# Work request:
For this exercise, retype every record below exactly and keep the pictures out.

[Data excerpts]
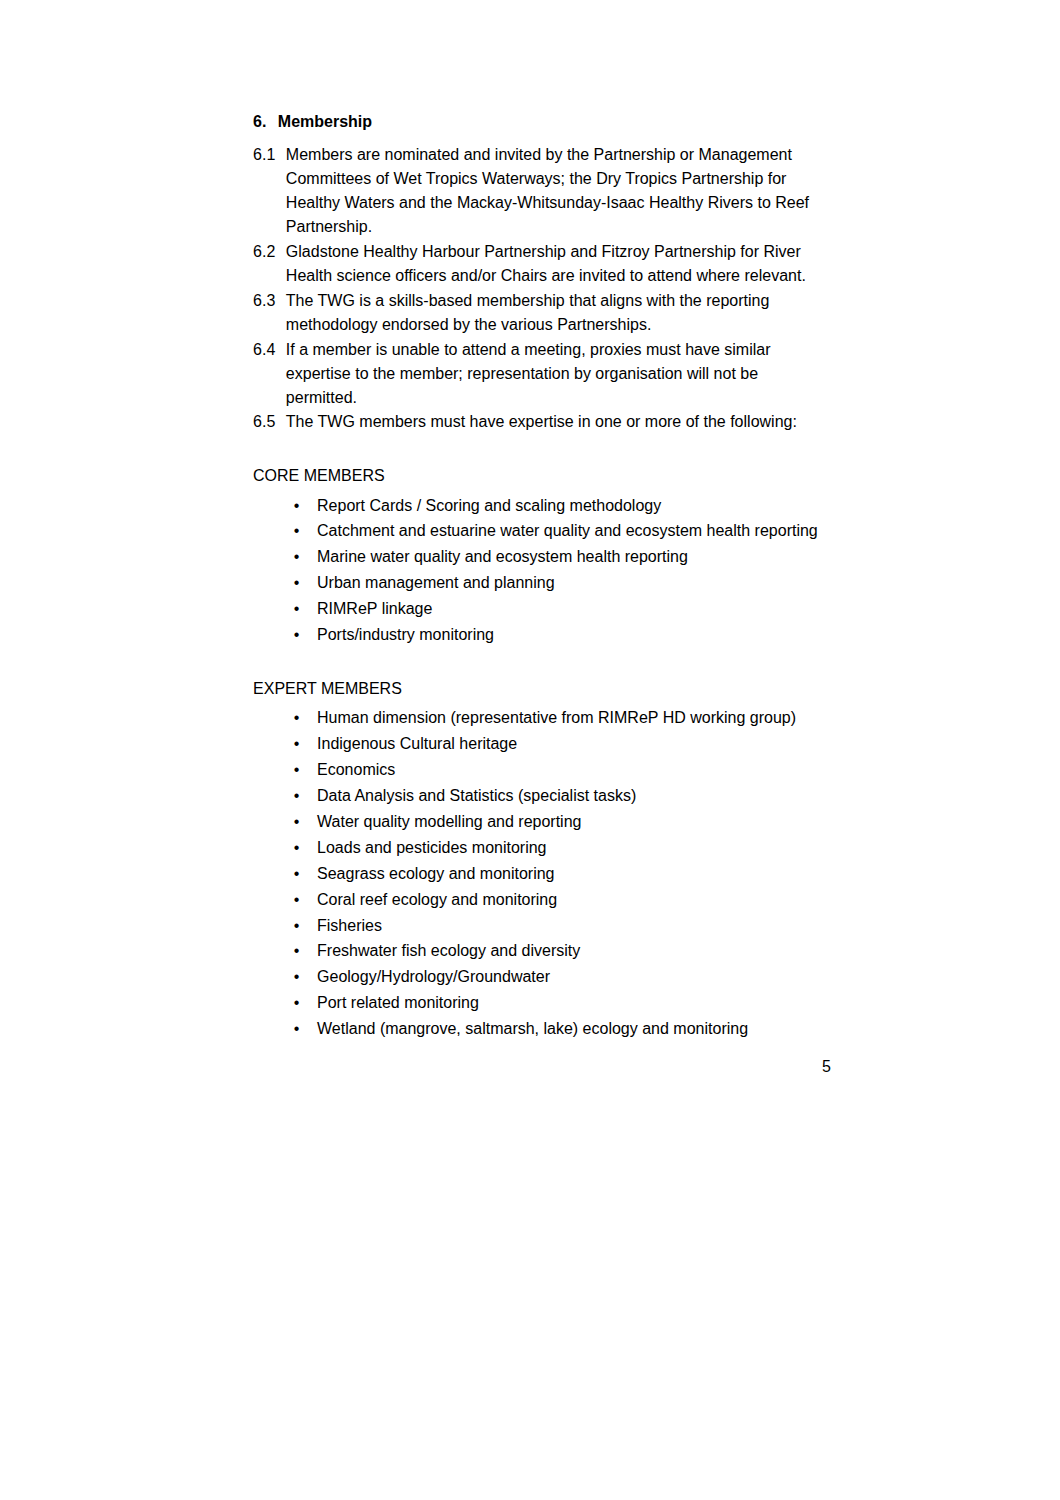6. Membership
6.1 Members are nominated and invited by the Partnership or Management Committees of Wet Tropics Waterways; the Dry Tropics Partnership for Healthy Waters and the Mackay-Whitsunday-Isaac Healthy Rivers to Reef Partnership.
6.2 Gladstone Healthy Harbour Partnership and Fitzroy Partnership for River Health science officers and/or Chairs are invited to attend where relevant.
6.3 The TWG is a skills-based membership that aligns with the reporting methodology endorsed by the various Partnerships.
6.4 If a member is unable to attend a meeting, proxies must have similar expertise to the member; representation by organisation will not be permitted.
6.5 The TWG members must have expertise in one or more of the following:
CORE MEMBERS
Report Cards / Scoring and scaling methodology
Catchment and estuarine water quality and ecosystem health reporting
Marine water quality and ecosystem health reporting
Urban management and planning
RIMReP linkage
Ports/industry monitoring
EXPERT MEMBERS
Human dimension (representative from RIMReP HD working group)
Indigenous Cultural heritage
Economics
Data Analysis and Statistics (specialist tasks)
Water quality modelling and reporting
Loads and pesticides monitoring
Seagrass ecology and monitoring
Coral reef ecology and monitoring
Fisheries
Freshwater fish ecology and diversity
Geology/Hydrology/Groundwater
Port related monitoring
Wetland (mangrove, saltmarsh, lake) ecology and monitoring
5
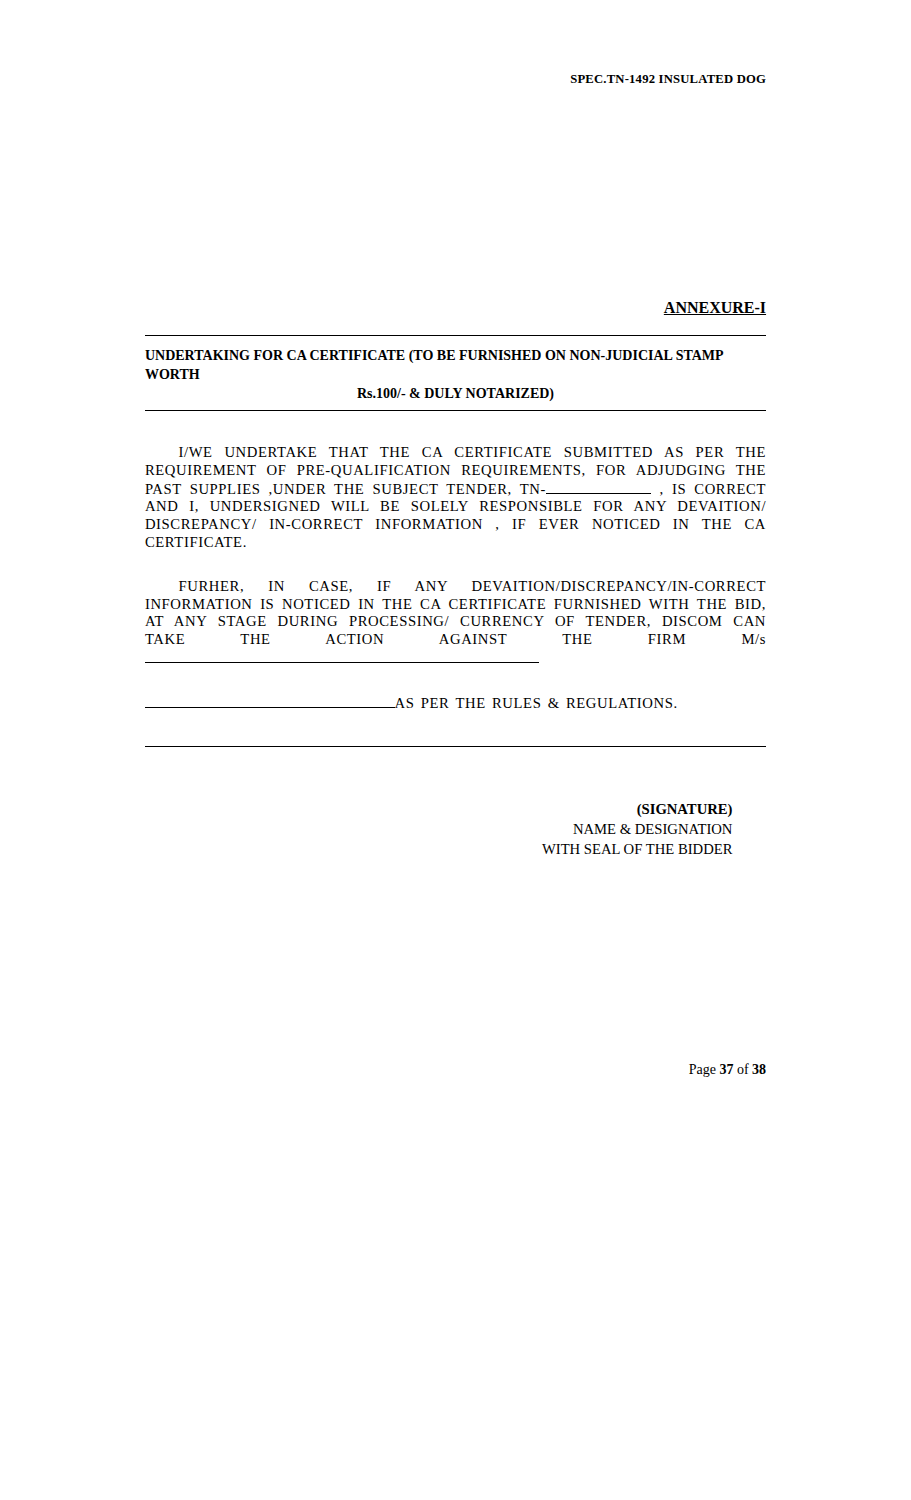SPEC.TN-1492 INSULATED DOG
ANNEXURE-I
UNDERTAKING FOR CA CERTIFICATE (TO BE FURNISHED ON NON-JUDICIAL STAMP WORTH Rs.100/- & DULY NOTARIZED)
I/WE UNDERTAKE THAT THE CA CERTIFICATE SUBMITTED AS PER THE REQUIREMENT OF PRE-QUALIFICATION REQUIREMENTS, FOR ADJUDGING THE PAST SUPPLIES ,UNDER THE SUBJECT TENDER, TN- , IS CORRECT AND I, UNDERSIGNED WILL BE SOLELY RESPONSIBLE FOR ANY DEVAITION/ DISCREPANCY/ IN-CORRECT INFORMATION , IF EVER NOTICED IN THE CA CERTIFICATE.
FURHER, IN CASE, IF ANY DEVAITION/DISCREPANCY/IN-CORRECT INFORMATION IS NOTICED IN THE CA CERTIFICATE FURNISHED WITH THE BID, AT ANY STAGE DURING PROCESSING/ CURRENCY OF TENDER, DISCOM CAN TAKE THE ACTION AGAINST THE FIRM M/s
AS PER THE RULES & REGULATIONS.
(SIGNATURE)
NAME & DESIGNATION
WITH SEAL OF THE BIDDER
Page 37 of 38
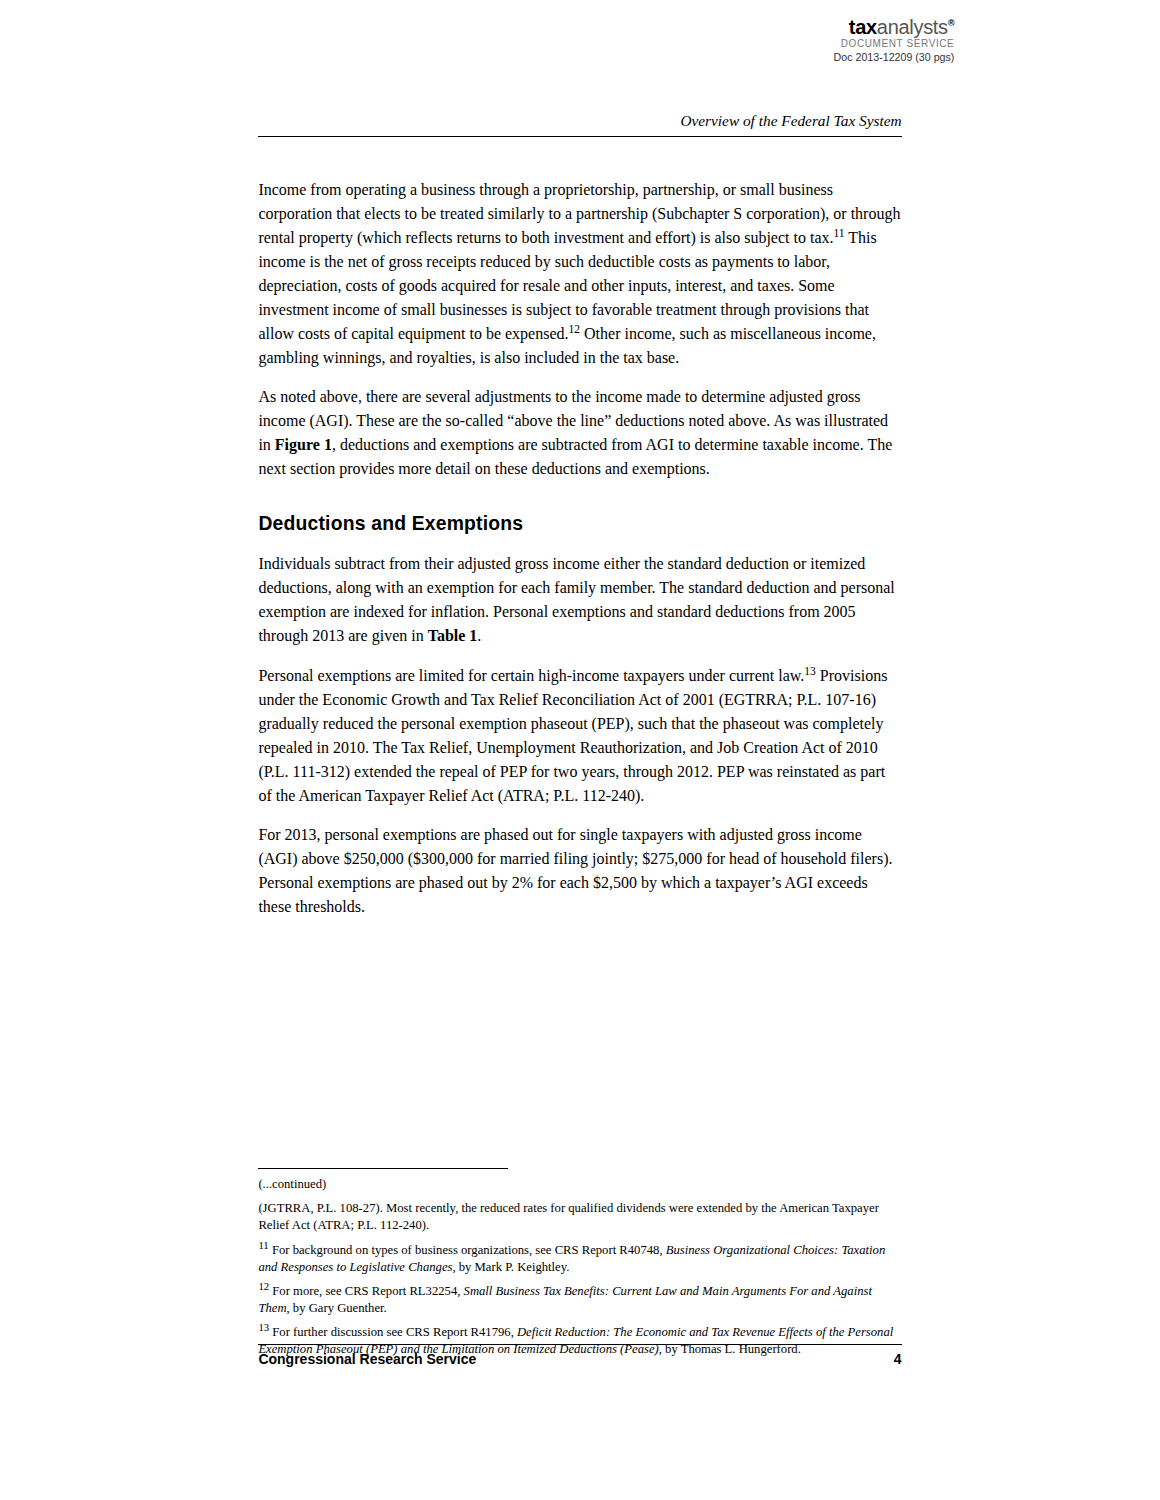taxanalysts®
DOCUMENT SERVICE
Doc 2013-12209 (30 pgs)
Overview of the Federal Tax System
Income from operating a business through a proprietorship, partnership, or small business corporation that elects to be treated similarly to a partnership (Subchapter S corporation), or through rental property (which reflects returns to both investment and effort) is also subject to tax.11 This income is the net of gross receipts reduced by such deductible costs as payments to labor, depreciation, costs of goods acquired for resale and other inputs, interest, and taxes. Some investment income of small businesses is subject to favorable treatment through provisions that allow costs of capital equipment to be expensed.12 Other income, such as miscellaneous income, gambling winnings, and royalties, is also included in the tax base.
As noted above, there are several adjustments to the income made to determine adjusted gross income (AGI). These are the so-called “above the line” deductions noted above. As was illustrated in Figure 1, deductions and exemptions are subtracted from AGI to determine taxable income. The next section provides more detail on these deductions and exemptions.
Deductions and Exemptions
Individuals subtract from their adjusted gross income either the standard deduction or itemized deductions, along with an exemption for each family member. The standard deduction and personal exemption are indexed for inflation. Personal exemptions and standard deductions from 2005 through 2013 are given in Table 1.
Personal exemptions are limited for certain high-income taxpayers under current law.13 Provisions under the Economic Growth and Tax Relief Reconciliation Act of 2001 (EGTRRA; P.L. 107-16) gradually reduced the personal exemption phaseout (PEP), such that the phaseout was completely repealed in 2010. The Tax Relief, Unemployment Reauthorization, and Job Creation Act of 2010 (P.L. 111-312) extended the repeal of PEP for two years, through 2012. PEP was reinstated as part of the American Taxpayer Relief Act (ATRA; P.L. 112-240).
For 2013, personal exemptions are phased out for single taxpayers with adjusted gross income (AGI) above $250,000 ($300,000 for married filing jointly; $275,000 for head of household filers). Personal exemptions are phased out by 2% for each $2,500 by which a taxpayer’s AGI exceeds these thresholds.
(...continued)
(JGTRRA, P.L. 108-27). Most recently, the reduced rates for qualified dividends were extended by the American Taxpayer Relief Act (ATRA; P.L. 112-240).
11 For background on types of business organizations, see CRS Report R40748, Business Organizational Choices: Taxation and Responses to Legislative Changes, by Mark P. Keightley.
12 For more, see CRS Report RL32254, Small Business Tax Benefits: Current Law and Main Arguments For and Against Them, by Gary Guenther.
13 For further discussion see CRS Report R41796, Deficit Reduction: The Economic and Tax Revenue Effects of the Personal Exemption Phaseout (PEP) and the Limitation on Itemized Deductions (Pease), by Thomas L. Hungerford.
Congressional Research Service 4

# Problem solution:
6. Membership
6.1 Members are nominated and invited by the Partnership or Management Committees of Wet Tropics Waterways; the Dry Tropics Partnership for Healthy Waters and the Mackay-Whitsunday-Isaac Healthy Rivers to Reef Partnership.
6.2 Gladstone Healthy Harbour Partnership and Fitzroy Partnership for River Health science officers and/or Chairs are invited to attend where relevant.
6.3 The TWG is a skills-based membership that aligns with the reporting methodology endorsed by the various Partnerships.
6.4 If a member is unable to attend a meeting, proxies must have similar expertise to the member; representation by organisation will not be permitted.
6.5 The TWG members must have expertise in one or more of the following:
CORE MEMBERS
Report Cards / Scoring and scaling methodology
Catchment and estuarine water quality and ecosystem health reporting
Marine water quality and ecosystem health reporting
Urban management and planning
RIMReP linkage
Ports/industry monitoring
EXPERT MEMBERS
Human dimension (representative from RIMReP HD working group)
Indigenous Cultural heritage
Economics
Data Analysis and Statistics (specialist tasks)
Water quality modelling and reporting
Loads and pesticides monitoring
Seagrass ecology and monitoring
Coral reef ecology and monitoring
Fisheries
Freshwater fish ecology and diversity
Geology/Hydrology/Groundwater
Port related monitoring
Wetland (mangrove, saltmarsh, lake) ecology and monitoring
5
SPEC.TN-1492 INSULATED DOG
ANNEXURE-I
UNDERTAKING FOR CA CERTIFICATE (TO BE FURNISHED ON NON-JUDICIAL STAMP WORTH Rs.100/- & DULY NOTARIZED)
I/WE UNDERTAKE THAT THE CA CERTIFICATE SUBMITTED AS PER THE REQUIREMENT OF PRE-QUALIFICATION REQUIREMENTS, FOR ADJUDGING THE PAST SUPPLIES ,UNDER THE SUBJECT TENDER, TN- , IS CORRECT AND I, UNDERSIGNED WILL BE SOLELY RESPONSIBLE FOR ANY DEVAITION/ DISCREPANCY/ IN-CORRECT INFORMATION , IF EVER NOTICED IN THE CA CERTIFICATE.
FURHER, IN CASE, IF ANY DEVAITION/DISCREPANCY/IN-CORRECT INFORMATION IS NOTICED IN THE CA CERTIFICATE FURNISHED WITH THE BID, AT ANY STAGE DURING PROCESSING/ CURRENCY OF TENDER, DISCOM CAN TAKE THE ACTION AGAINST THE FIRM M/s
AS PER THE RULES & REGULATIONS.
(SIGNATURE)
NAME & DESIGNATION
WITH SEAL OF THE BIDDER
Page 37 of 38
taxanalysts®
DOCUMENT SERVICE
Doc 2013-12209 (30 pgs)
Overview of the Federal Tax System
Income from operating a business through a proprietorship, partnership, or small business corporation that elects to be treated similarly to a partnership (Subchapter S corporation), or through rental property (which reflects returns to both investment and effort) is also subject to tax.11 This income is the net of gross receipts reduced by such deductible costs as payments to labor, depreciation, costs of goods acquired for resale and other inputs, interest, and taxes. Some investment income of small businesses is subject to favorable treatment through provisions that allow costs of capital equipment to be expensed.12 Other income, such as miscellaneous income, gambling winnings, and royalties, is also included in the tax base.
As noted above, there are several adjustments to the income made to determine adjusted gross income (AGI). These are the so-called “above the line” deductions noted above. As was illustrated in Figure 1, deductions and exemptions are subtracted from AGI to determine taxable income. The next section provides more detail on these deductions and exemptions.
Deductions and Exemptions
Individuals subtract from their adjusted gross income either the standard deduction or itemized deductions, along with an exemption for each family member. The standard deduction and personal exemption are indexed for inflation. Personal exemptions and standard deductions from 2005 through 2013 are given in Table 1.
Personal exemptions are limited for certain high-income taxpayers under current law.13 Provisions under the Economic Growth and Tax Relief Reconciliation Act of 2001 (EGTRRA; P.L. 107-16) gradually reduced the personal exemption phaseout (PEP), such that the phaseout was completely repealed in 2010. The Tax Relief, Unemployment Reauthorization, and Job Creation Act of 2010 (P.L. 111-312) extended the repeal of PEP for two years, through 2012. PEP was reinstated as part of the American Taxpayer Relief Act (ATRA; P.L. 112-240).
For 2013, personal exemptions are phased out for single taxpayers with adjusted gross income (AGI) above $250,000 ($300,000 for married filing jointly; $275,000 for head of household filers). Personal exemptions are phased out by 2% for each $2,500 by which a taxpayer’s AGI exceeds these thresholds.
(...continued)
(JGTRRA, P.L. 108-27). Most recently, the reduced rates for qualified dividends were extended by the American Taxpayer Relief Act (ATRA; P.L. 112-240).
11 For background on types of business organizations, see CRS Report R40748, Business Organizational Choices: Taxation and Responses to Legislative Changes, by Mark P. Keightley.
12 For more, see CRS Report RL32254, Small Business Tax Benefits: Current Law and Main Arguments For and Against Them, by Gary Guenther.
13 For further discussion see CRS Report R41796, Deficit Reduction: The Economic and Tax Revenue Effects of the Personal Exemption Phaseout (PEP) and the Limitation on Itemized Deductions (Pease), by Thomas L. Hungerford.
Congressional Research Service 4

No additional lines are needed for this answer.